Stored data entries:

--- START ---

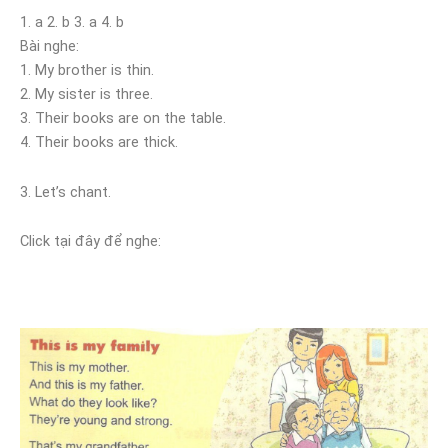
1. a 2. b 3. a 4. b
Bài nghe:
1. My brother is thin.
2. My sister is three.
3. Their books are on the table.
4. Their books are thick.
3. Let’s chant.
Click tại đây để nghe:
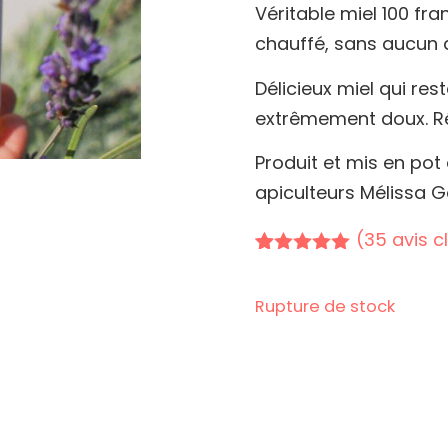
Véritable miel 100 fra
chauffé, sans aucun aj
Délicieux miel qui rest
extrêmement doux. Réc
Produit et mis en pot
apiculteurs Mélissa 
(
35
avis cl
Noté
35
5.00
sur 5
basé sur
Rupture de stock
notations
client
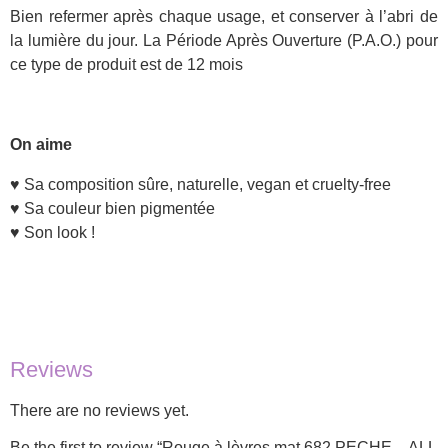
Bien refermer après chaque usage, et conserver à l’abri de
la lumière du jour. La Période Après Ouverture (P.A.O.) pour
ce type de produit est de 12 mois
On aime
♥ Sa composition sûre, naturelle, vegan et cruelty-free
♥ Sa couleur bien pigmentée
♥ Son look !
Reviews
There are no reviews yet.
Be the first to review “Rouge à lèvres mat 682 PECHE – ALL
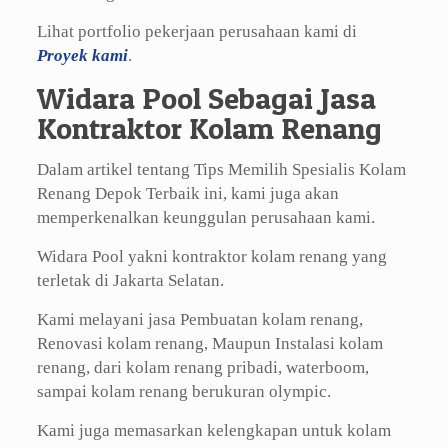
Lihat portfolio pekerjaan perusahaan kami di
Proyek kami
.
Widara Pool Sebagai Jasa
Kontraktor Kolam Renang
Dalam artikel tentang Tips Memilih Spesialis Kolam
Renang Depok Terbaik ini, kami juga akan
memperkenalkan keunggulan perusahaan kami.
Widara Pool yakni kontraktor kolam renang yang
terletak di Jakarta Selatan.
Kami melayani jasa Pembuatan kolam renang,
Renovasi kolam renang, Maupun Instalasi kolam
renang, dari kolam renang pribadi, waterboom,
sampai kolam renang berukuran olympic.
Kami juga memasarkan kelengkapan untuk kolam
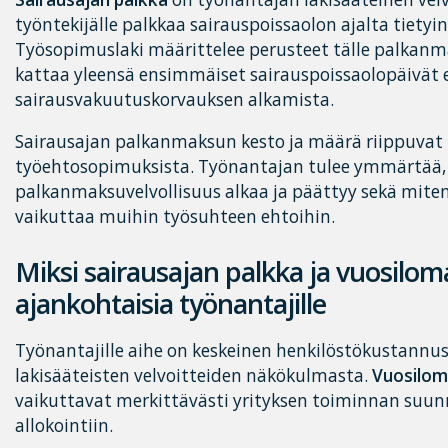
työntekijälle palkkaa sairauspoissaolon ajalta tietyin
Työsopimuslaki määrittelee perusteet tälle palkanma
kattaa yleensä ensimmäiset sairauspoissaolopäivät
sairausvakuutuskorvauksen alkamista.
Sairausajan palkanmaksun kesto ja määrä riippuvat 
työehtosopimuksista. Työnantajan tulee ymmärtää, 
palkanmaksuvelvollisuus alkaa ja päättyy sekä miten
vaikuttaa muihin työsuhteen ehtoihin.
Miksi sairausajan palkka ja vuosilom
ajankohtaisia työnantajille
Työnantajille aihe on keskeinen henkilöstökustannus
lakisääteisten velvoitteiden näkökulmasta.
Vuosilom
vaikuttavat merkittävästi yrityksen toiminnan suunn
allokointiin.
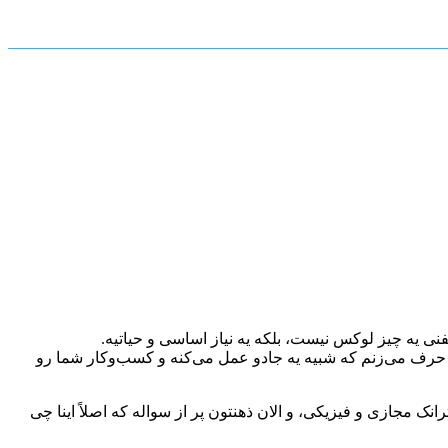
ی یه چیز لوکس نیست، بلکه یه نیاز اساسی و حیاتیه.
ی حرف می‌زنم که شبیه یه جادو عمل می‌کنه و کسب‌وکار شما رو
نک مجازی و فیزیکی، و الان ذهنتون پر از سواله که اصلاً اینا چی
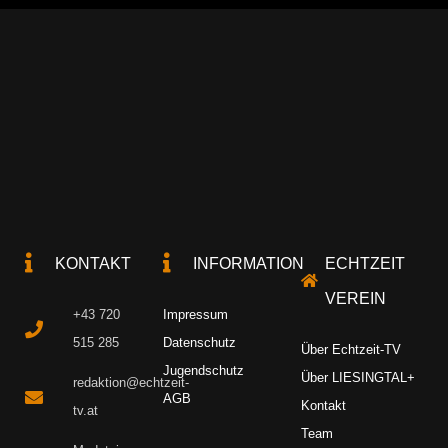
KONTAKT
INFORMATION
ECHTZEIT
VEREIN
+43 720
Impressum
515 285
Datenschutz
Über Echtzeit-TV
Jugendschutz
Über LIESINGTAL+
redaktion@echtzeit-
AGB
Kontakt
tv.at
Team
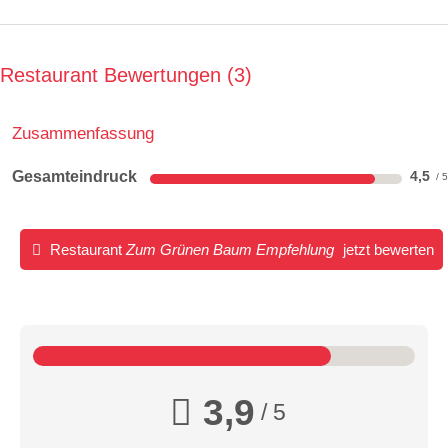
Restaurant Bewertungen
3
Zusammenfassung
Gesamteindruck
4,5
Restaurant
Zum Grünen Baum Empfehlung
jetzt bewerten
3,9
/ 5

--- END ---
--- START ---

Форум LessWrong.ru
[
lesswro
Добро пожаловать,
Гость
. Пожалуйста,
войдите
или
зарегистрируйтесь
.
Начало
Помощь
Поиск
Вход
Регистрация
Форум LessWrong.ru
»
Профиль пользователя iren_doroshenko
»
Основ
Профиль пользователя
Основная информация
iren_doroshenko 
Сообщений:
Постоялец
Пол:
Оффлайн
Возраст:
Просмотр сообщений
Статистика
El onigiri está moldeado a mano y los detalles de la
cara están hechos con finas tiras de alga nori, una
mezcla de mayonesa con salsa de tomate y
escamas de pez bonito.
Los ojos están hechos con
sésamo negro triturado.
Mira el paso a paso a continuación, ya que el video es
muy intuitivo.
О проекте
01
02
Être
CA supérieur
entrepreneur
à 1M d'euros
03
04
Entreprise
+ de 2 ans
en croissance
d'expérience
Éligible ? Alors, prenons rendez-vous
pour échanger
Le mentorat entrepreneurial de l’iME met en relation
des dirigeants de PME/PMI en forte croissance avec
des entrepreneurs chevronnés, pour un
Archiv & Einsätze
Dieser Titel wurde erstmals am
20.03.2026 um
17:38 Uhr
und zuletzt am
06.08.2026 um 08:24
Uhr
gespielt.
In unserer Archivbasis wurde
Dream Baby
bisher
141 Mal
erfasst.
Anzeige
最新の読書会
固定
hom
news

--- END ---
--- START ---

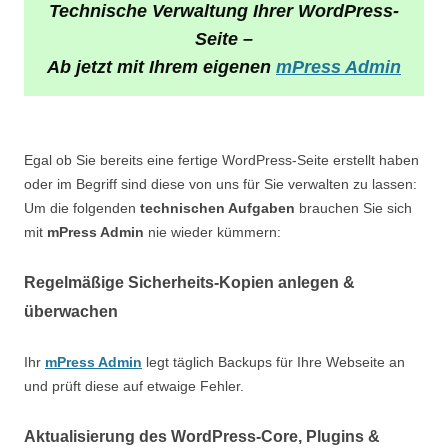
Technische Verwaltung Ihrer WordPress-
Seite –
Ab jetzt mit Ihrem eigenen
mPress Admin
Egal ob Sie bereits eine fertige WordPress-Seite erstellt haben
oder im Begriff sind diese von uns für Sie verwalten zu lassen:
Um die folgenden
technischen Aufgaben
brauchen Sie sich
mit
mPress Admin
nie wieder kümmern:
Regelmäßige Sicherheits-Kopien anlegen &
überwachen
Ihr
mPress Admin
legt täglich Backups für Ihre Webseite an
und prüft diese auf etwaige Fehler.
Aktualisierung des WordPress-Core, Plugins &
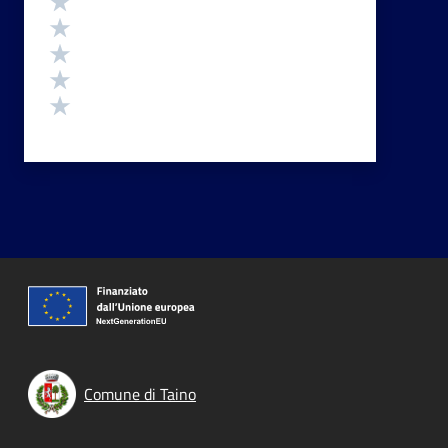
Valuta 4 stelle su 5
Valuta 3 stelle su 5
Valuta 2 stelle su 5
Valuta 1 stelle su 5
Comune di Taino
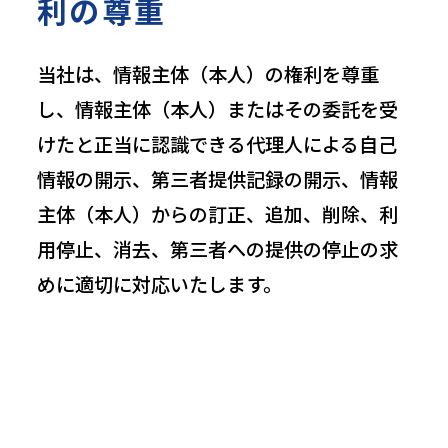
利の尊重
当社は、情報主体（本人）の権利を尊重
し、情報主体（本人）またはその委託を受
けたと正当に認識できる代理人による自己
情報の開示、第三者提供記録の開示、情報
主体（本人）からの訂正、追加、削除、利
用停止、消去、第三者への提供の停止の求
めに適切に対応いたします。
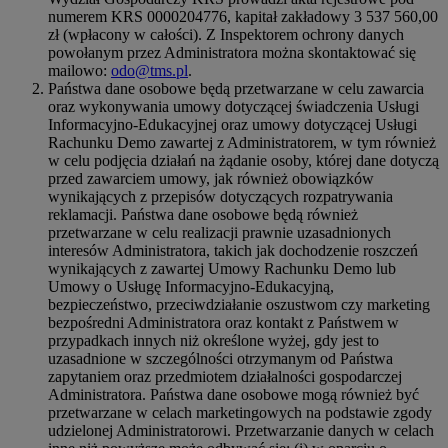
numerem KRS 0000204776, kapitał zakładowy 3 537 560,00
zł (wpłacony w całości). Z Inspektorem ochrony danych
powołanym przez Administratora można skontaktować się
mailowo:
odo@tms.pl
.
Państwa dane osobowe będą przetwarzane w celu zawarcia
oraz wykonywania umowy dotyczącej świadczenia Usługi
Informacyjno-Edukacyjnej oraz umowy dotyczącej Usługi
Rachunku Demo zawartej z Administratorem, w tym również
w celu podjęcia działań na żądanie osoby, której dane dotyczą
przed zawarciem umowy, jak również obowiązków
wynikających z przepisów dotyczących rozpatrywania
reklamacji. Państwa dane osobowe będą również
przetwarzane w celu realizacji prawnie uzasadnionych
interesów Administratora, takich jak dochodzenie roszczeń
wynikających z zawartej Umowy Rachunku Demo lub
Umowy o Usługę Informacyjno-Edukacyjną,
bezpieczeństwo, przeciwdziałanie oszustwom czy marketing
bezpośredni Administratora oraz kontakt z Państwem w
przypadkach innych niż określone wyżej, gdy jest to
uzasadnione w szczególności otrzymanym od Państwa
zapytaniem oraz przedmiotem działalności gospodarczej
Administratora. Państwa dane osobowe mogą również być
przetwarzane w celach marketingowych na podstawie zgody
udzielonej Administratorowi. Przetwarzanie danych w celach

--- END ---

— Assignment —
Transcribe, word for word, the lines of the records above, from the line containing "Véritable miel 100 fra" through the line containing "Be the first", both included. Leave the pictures out of your answer.

— Solution to this exercise —
Véritable miel 100 fra
chauffé, sans aucun aj
Délicieux miel qui rest
extrêmement doux. Réc
Produit et mis en pot
apiculteurs Mélissa 
(
35
avis cl
Noté
35
5.00
sur 5
basé sur
Rupture de stock
notations
client
Bien refermer après chaque usage, et conserver à l’abri de
la lumière du jour. La Période Après Ouverture (P.A.O.) pour
ce type de produit est de 12 mois
On aime
♥ Sa composition sûre, naturelle, vegan et cruelty-free
♥ Sa couleur bien pigmentée
♥ Son look !
Reviews
There are no reviews yet.
Be the first to review “Rouge à lèvres mat 682 PECHE – ALL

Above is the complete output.